-- EXERCISE INPUT follows --
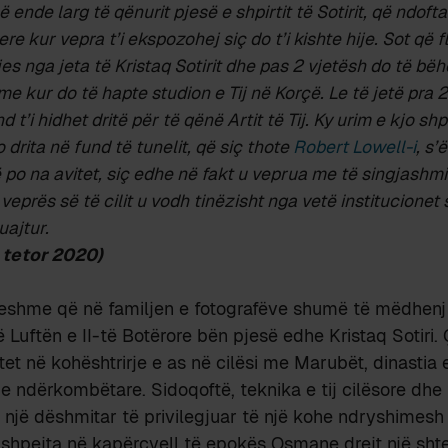
 ende larg të qënurit pjesë e shpirtit të Sotirit, që ndoft
e kur vepra t’i ekspozohej siç do t’i kishte hije. Sot që 
jes nga jeta të Kristaq Sotirit dhe pas 2 vjetësh do të bëh
 kur do të hapte studion e Tij në Korçë. Le të jetë pra 
 t’i hidhet dritë për të qënë Artit të Tij. Ky urim e kjo sh
jo drita në fund të tunelit, që siç thote
Robert Lowell-i
, s’
 po na avitet, siç edhe në fakt u veprua me të singjashmi
 veprës së të cilit u vodh tinëzisht nga vetë institucionet
uajtur.
1 tetor 2020)
shme që në familjen e fotografëve shumë të mëdhenj
ë Luftën e II-të Botërore bën pjesë edhe Kristaq Sotiri.
tet në kohështrirje e as në cilësi me Marubët, dinastia 
je ndërkombëtare. Sidoqoftë, teknika e tij cilësore dhe
ë një dëshmitar të privilegjuar të një kohe ndryshimesh 
 shpejta në kapërcyell të epokës Osmane drejt një sht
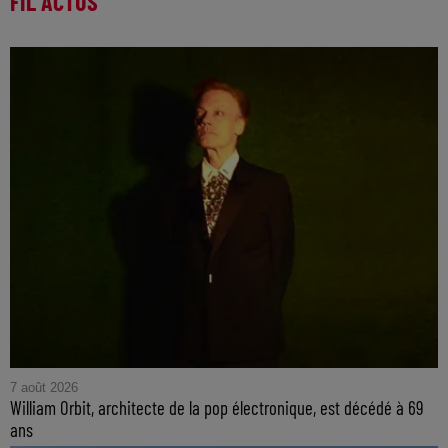
FIL ACTUS
7 août 2026
William Orbit, architecte de la pop électronique, est décédé à 69
ans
-- EXERCISE INPUT concluded --
EXERCISE OBJECTIVE>
All entries should be restated word for word; no images belong in the copy.

REPLY>
 ende larg të qënurit pjesë e shpirtit të Sotirit, që ndoft
e kur vepra t’i ekspozohej siç do t’i kishte hije. Sot që 
jes nga jeta të Kristaq Sotirit dhe pas 2 vjetësh do të bëh
 kur do të hapte studion e Tij në Korçë. Le të jetë pra 
 t’i hidhet dritë për të qënë Artit të Tij. Ky urim e kjo sh
jo drita në fund të tunelit, që siç thote
Robert Lowell-i
, s’
 po na avitet, siç edhe në fakt u veprua me të singjashmi
 veprës së të cilit u vodh tinëzisht nga vetë institucionet
uajtur.
1 tetor 2020)
shme që në familjen e fotografëve shumë të mëdhenj
ë Luftën e II-të Botërore bën pjesë edhe Kristaq Sotiri.
tet në kohështrirje e as në cilësi me Marubët, dinastia 
je ndërkombëtare. Sidoqoftë, teknika e tij cilësore dhe
ë një dëshmitar të privilegjuar të një kohe ndryshimesh 
 shpejta në kapërcyell të epokës Osmane drejt një sht
FIL ACTUS
7 août 2026
William Orbit, architecte de la pop électronique, est décédé à 69
ans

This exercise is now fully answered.